Ries Schellekens und Daria Zappa
Den Besuch eines Meisterkurses hält auch der Tuba-Virtuose Ries Schellekens trotz der für die Musiker der jüngeren Generation so wichtig gewordenen Angebote wie Youtube oder die sozialen Netzwerke für eine unerlässliche Erfahrung. «Es ist etwas ganz anderes», stellt er fest. «Ich besuchte den Meisterkurs von Rex Martin: Ein unvergessliches Erlebnis. Wie er über seinen Umgang mit dem Instrument sprach, hat mir wirklich die Augen geöffnet.
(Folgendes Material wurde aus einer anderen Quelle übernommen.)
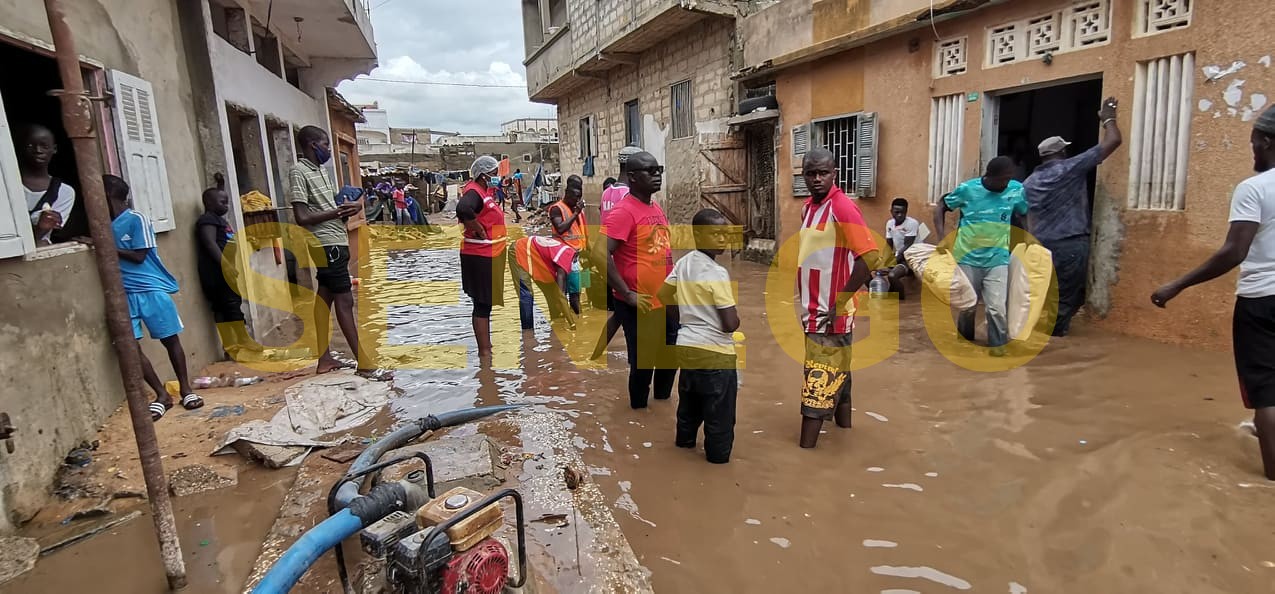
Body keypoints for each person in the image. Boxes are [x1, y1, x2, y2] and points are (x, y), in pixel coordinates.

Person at [1152, 105, 1275, 480]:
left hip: (1263, 300)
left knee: (1266, 390)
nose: (1252, 150)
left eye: (1254, 142)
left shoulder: (1254, 188)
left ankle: (1271, 479)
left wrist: (1177, 284)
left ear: (1267, 141)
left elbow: (1234, 251)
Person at [795, 148, 879, 448]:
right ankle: (845, 438)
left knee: (817, 383)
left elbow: (869, 257)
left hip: (830, 313)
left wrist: (840, 303)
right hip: (812, 308)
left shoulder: (842, 207)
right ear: (803, 175)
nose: (816, 179)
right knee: (840, 376)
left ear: (834, 174)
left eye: (823, 173)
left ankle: (805, 455)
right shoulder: (808, 208)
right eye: (810, 173)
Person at [289, 126, 387, 380]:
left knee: (324, 300)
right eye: (325, 144)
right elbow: (301, 216)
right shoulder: (299, 172)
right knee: (345, 301)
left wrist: (348, 208)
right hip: (325, 244)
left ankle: (325, 359)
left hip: (335, 240)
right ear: (312, 144)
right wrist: (336, 213)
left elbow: (326, 206)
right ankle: (364, 363)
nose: (328, 150)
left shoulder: (321, 171)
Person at [105, 174, 203, 421]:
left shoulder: (136, 219)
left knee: (170, 340)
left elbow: (139, 256)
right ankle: (161, 395)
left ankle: (186, 389)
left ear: (107, 196)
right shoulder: (103, 224)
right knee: (131, 347)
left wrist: (104, 245)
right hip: (124, 294)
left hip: (151, 289)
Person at [1025, 97, 1124, 337]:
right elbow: (1114, 141)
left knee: (1042, 295)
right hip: (1070, 244)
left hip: (1039, 246)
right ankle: (1055, 343)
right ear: (1062, 151)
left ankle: (1036, 338)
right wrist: (1108, 117)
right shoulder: (1070, 168)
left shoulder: (1028, 182)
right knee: (1065, 297)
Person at [657, 208, 740, 463]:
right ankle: (717, 464)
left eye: (725, 234)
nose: (723, 239)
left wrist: (682, 321)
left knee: (689, 407)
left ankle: (684, 450)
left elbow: (664, 295)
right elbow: (729, 324)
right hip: (716, 353)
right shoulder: (717, 273)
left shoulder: (684, 263)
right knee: (720, 416)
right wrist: (736, 319)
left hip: (687, 347)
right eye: (715, 234)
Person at [934, 156, 1029, 356]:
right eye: (1002, 179)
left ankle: (998, 347)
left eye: (1009, 178)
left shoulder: (1016, 189)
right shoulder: (968, 190)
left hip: (998, 258)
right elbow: (942, 205)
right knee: (967, 305)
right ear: (990, 176)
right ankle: (965, 340)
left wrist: (1030, 239)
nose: (1006, 183)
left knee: (997, 308)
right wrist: (942, 237)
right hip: (967, 257)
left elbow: (1023, 213)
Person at [606, 151, 676, 409]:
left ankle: (662, 409)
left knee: (670, 357)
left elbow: (662, 251)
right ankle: (639, 414)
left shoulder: (655, 207)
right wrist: (627, 294)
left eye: (659, 169)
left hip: (665, 299)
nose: (657, 175)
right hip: (638, 302)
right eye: (650, 171)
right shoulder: (623, 211)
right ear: (633, 177)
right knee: (643, 363)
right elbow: (600, 254)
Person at [195, 174, 257, 357]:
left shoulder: (217, 218)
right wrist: (226, 265)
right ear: (209, 203)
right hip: (218, 272)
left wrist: (221, 184)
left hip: (222, 270)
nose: (226, 206)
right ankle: (243, 342)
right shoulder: (208, 220)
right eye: (222, 202)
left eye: (227, 202)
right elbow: (210, 243)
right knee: (230, 306)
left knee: (226, 308)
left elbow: (218, 196)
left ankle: (231, 347)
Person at [457, 156, 508, 360]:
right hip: (479, 256)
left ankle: (486, 350)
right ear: (483, 175)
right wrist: (478, 229)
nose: (497, 177)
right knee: (482, 304)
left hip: (488, 254)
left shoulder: (485, 192)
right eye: (494, 174)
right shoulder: (473, 191)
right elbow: (463, 209)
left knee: (485, 303)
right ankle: (485, 354)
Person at [17, 123, 75, 246]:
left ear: (54, 149)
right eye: (30, 145)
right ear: (21, 148)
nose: (38, 150)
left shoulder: (64, 192)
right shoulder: (6, 185)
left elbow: (42, 235)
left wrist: (42, 228)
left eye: (44, 146)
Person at [510, 235, 577, 327]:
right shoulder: (563, 264)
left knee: (552, 293)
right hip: (519, 250)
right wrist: (572, 324)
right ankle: (528, 333)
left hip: (536, 254)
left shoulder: (569, 251)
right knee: (526, 294)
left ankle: (557, 325)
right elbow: (561, 297)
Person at [550, 175, 586, 314]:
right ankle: (561, 324)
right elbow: (560, 228)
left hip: (576, 259)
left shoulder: (577, 211)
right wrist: (576, 212)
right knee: (561, 294)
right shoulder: (556, 209)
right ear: (567, 193)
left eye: (580, 197)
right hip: (561, 259)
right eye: (575, 196)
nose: (577, 200)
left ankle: (578, 324)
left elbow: (582, 232)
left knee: (576, 294)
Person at [884, 197, 919, 297]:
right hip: (899, 257)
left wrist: (893, 262)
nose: (900, 215)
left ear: (906, 211)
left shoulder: (912, 223)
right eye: (896, 212)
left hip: (911, 258)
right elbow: (889, 245)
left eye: (903, 212)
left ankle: (901, 299)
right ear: (891, 211)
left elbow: (908, 246)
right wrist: (884, 262)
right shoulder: (890, 224)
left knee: (892, 275)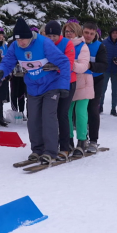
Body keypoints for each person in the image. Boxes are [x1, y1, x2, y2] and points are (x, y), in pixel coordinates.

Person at [0, 19, 71, 164]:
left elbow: (64, 62)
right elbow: (8, 62)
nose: (21, 43)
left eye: (23, 39)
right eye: (18, 40)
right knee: (33, 120)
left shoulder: (44, 43)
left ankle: (50, 151)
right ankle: (37, 150)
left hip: (51, 85)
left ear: (30, 36)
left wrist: (64, 85)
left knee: (48, 118)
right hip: (32, 87)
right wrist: (0, 72)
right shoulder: (15, 46)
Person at [46, 20, 77, 156]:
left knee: (62, 113)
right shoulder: (45, 43)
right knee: (50, 114)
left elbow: (68, 65)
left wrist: (52, 67)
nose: (52, 39)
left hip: (67, 82)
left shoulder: (67, 43)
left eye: (54, 36)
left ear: (60, 35)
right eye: (49, 36)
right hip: (50, 82)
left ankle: (65, 146)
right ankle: (51, 144)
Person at [66, 22, 92, 155]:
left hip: (83, 82)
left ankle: (82, 140)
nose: (69, 33)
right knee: (67, 112)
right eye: (67, 31)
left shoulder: (83, 47)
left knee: (80, 111)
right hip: (69, 82)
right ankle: (68, 140)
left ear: (77, 32)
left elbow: (83, 66)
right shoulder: (63, 45)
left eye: (71, 31)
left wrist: (69, 64)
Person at [83, 22, 108, 153]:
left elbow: (104, 65)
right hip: (79, 80)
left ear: (95, 35)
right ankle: (81, 139)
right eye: (86, 32)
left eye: (91, 34)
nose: (88, 36)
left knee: (92, 109)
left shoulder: (99, 46)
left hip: (95, 80)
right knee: (79, 111)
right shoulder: (77, 45)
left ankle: (93, 141)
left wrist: (90, 66)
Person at [101, 27, 117, 116]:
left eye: (116, 33)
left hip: (116, 70)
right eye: (113, 33)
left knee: (115, 91)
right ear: (110, 34)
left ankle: (113, 108)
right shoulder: (104, 43)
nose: (115, 35)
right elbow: (101, 55)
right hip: (106, 70)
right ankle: (100, 106)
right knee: (102, 89)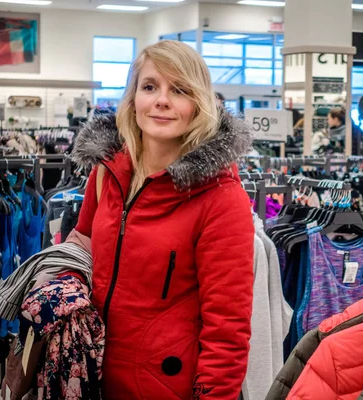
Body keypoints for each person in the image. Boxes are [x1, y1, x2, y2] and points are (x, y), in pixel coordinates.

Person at [70, 41, 254, 399]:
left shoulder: (220, 197)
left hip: (167, 386)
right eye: (150, 86)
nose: (162, 101)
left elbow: (227, 332)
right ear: (133, 97)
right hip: (90, 376)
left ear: (199, 104)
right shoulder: (107, 173)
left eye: (179, 90)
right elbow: (79, 249)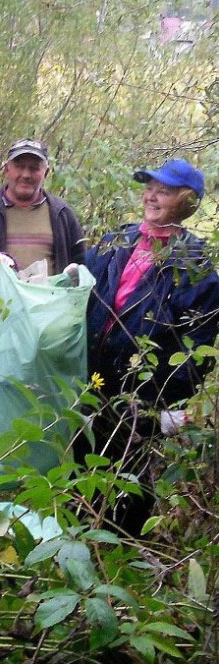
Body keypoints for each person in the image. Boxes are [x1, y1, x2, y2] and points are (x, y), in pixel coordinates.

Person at [83, 159, 219, 535]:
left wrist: (156, 408)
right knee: (83, 472)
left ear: (187, 201)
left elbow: (196, 351)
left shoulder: (197, 265)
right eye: (149, 186)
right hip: (91, 385)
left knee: (128, 484)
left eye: (165, 190)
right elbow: (78, 295)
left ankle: (119, 563)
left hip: (141, 396)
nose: (152, 195)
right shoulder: (116, 240)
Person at [0, 138, 85, 275]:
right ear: (6, 170)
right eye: (19, 166)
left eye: (34, 168)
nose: (26, 175)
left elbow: (80, 266)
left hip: (49, 296)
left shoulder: (62, 214)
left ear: (46, 173)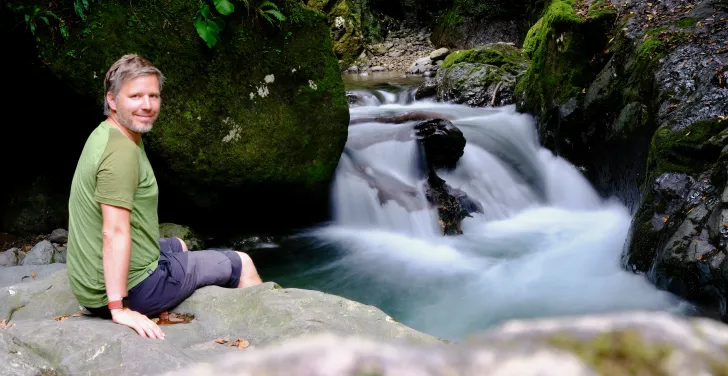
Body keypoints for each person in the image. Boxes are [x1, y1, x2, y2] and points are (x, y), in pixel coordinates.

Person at [66, 54, 263, 339]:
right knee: (242, 262)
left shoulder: (108, 134)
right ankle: (265, 344)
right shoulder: (120, 153)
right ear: (112, 100)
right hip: (131, 289)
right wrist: (118, 308)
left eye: (153, 96)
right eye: (135, 96)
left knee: (179, 245)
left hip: (90, 279)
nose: (147, 105)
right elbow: (114, 232)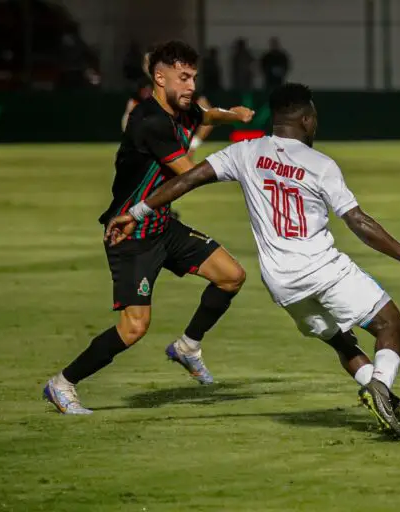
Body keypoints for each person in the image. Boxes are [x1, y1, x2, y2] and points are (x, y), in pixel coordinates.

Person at [106, 83, 400, 440]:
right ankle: (380, 387)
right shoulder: (320, 164)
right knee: (392, 325)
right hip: (322, 269)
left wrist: (137, 212)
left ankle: (386, 399)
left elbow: (188, 179)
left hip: (281, 282)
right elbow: (358, 221)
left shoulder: (245, 152)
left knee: (342, 342)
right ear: (306, 120)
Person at [43, 41, 255, 415]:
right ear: (160, 77)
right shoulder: (150, 121)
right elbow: (190, 174)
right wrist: (249, 166)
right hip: (130, 234)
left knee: (231, 276)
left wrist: (233, 115)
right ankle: (62, 383)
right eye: (183, 77)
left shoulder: (181, 109)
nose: (191, 85)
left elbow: (206, 115)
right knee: (134, 327)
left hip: (161, 226)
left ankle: (188, 346)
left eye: (193, 77)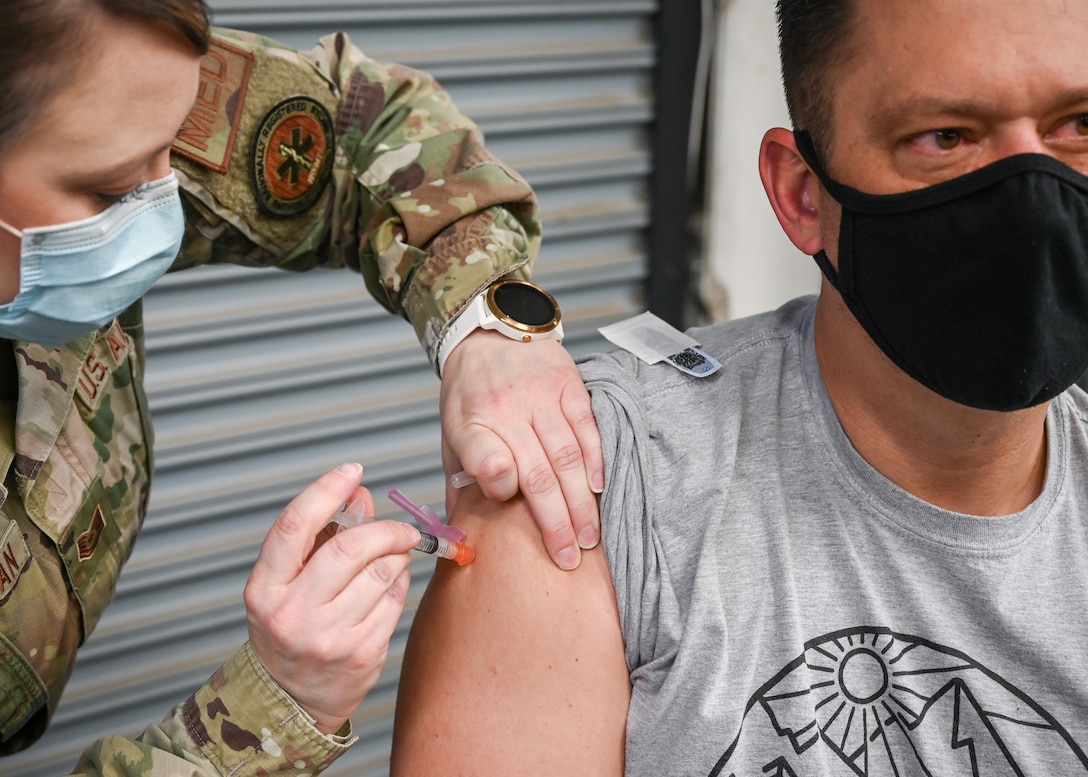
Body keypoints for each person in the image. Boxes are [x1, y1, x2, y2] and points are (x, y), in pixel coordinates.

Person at [390, 0, 1088, 774]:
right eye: (943, 138)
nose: (1032, 198)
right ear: (802, 194)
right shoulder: (591, 480)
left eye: (1082, 126)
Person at [0, 0, 604, 771]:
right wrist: (264, 713)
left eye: (174, 146)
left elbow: (366, 124)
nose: (170, 202)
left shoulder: (97, 79)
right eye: (117, 190)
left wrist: (484, 323)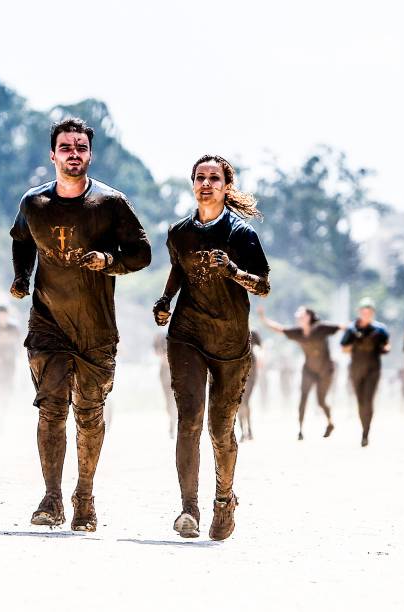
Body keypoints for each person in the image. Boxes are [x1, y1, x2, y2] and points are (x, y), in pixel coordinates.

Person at [10, 117, 151, 532]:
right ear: (52, 155)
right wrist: (22, 277)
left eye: (81, 148)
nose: (74, 154)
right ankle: (51, 498)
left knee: (89, 415)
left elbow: (141, 253)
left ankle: (84, 496)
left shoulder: (111, 203)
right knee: (51, 410)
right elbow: (21, 240)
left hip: (96, 329)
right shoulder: (33, 203)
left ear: (90, 155)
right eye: (66, 147)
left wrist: (109, 261)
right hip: (47, 322)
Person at [153, 154, 270, 541]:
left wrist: (233, 271)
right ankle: (189, 508)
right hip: (187, 336)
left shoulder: (242, 236)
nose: (206, 184)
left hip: (231, 343)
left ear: (226, 186)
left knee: (221, 430)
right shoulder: (179, 232)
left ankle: (224, 500)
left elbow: (264, 286)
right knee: (189, 420)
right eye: (200, 177)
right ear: (192, 184)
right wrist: (165, 301)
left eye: (214, 178)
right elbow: (178, 269)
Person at [258, 306, 344, 440]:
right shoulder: (297, 332)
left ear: (309, 316)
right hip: (309, 369)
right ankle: (300, 430)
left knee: (321, 401)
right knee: (303, 397)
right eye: (297, 315)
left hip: (325, 370)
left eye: (301, 315)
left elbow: (342, 327)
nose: (298, 317)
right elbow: (279, 329)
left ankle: (330, 422)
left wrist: (359, 327)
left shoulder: (322, 328)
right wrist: (263, 318)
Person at [340, 298, 390, 447]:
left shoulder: (380, 329)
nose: (366, 314)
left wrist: (382, 348)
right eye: (363, 312)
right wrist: (356, 343)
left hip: (373, 369)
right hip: (356, 369)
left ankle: (365, 433)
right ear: (360, 312)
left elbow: (387, 345)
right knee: (360, 402)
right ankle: (364, 428)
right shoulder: (352, 329)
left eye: (369, 312)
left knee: (368, 400)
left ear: (373, 313)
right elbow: (343, 348)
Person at [237, 330, 263, 442]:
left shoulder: (253, 332)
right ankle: (244, 431)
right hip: (238, 372)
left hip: (251, 371)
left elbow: (261, 348)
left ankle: (247, 431)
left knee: (244, 402)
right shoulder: (235, 332)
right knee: (240, 402)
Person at [153, 332, 177, 439]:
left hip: (174, 371)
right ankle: (172, 421)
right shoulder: (160, 337)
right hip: (165, 372)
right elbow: (157, 351)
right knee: (168, 402)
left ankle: (173, 424)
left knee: (173, 400)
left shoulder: (174, 337)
Das ist mir bis heute nützlich für das Instrumentalspiel und ebenso für den Unterricht.» Nach Ries Schellekens braucht ein junger Musiker dreierlei: Ehrgeiz, Beharrlichkeit, Bescheidenheit. Die drei Eigenschaften stimmen seiner Meinung nach überein mit der Philosophie von Ticino Musica.
Dass Ticino Musica auch für einheimische Musiker und Musikerinnen ein grossartiges Angebot ist, weiss Daria Zappa aus Minusio im Tessin. «Ticino Musica ermöglichte es mir, meine Studien da zu vertiefen, wo ich aufgewachsen bin.» Sie hatte u. a. in Deutschland und insbesondere in Freiburg i. Br. Violine studiert. «Bei Ticino Musica dann arbeitete ich mit Franco Gulli: Er war damals bereits über 70. Er spielte hervorragend. Der Meisterkurs mit ihm dauerte zwar nur zwei Wochen, war aber äusserst intensiv. Ich habe viel profitiert.»
«Manchmal lernt man bei diesen Meisterkursen und Festivals durch die Kombination von Individual- und Gruppenunterricht gar mehr als in einem ganzen Jahr», stellt Schellekens fest. «Dabei ist eine Woche zu wenig, vor allem wenn man – wie ich bei Rex Martin – eine ganz neue Art des Spielens lernt. Es braucht weit mehr Zeit, um das Gelernte zu verinnerlichen und in die eigene Praxis umzusetzen. Ich machte dank Ticino Musica erstaunliche Fortschritte und erhielt so eine der zehn Tuba-Stellen in den Niederlanden.»
Es sind Erfolgsgeschichten und ebenso Geschichten von Freundschaften und Begegnungen; es sind vor allem Geschichten einer grossen Liebe: Der Liebe zur Musik. Ticino Musica pflegt diese Liebe und bringt sie in jedem Sommer neu zum Blühen.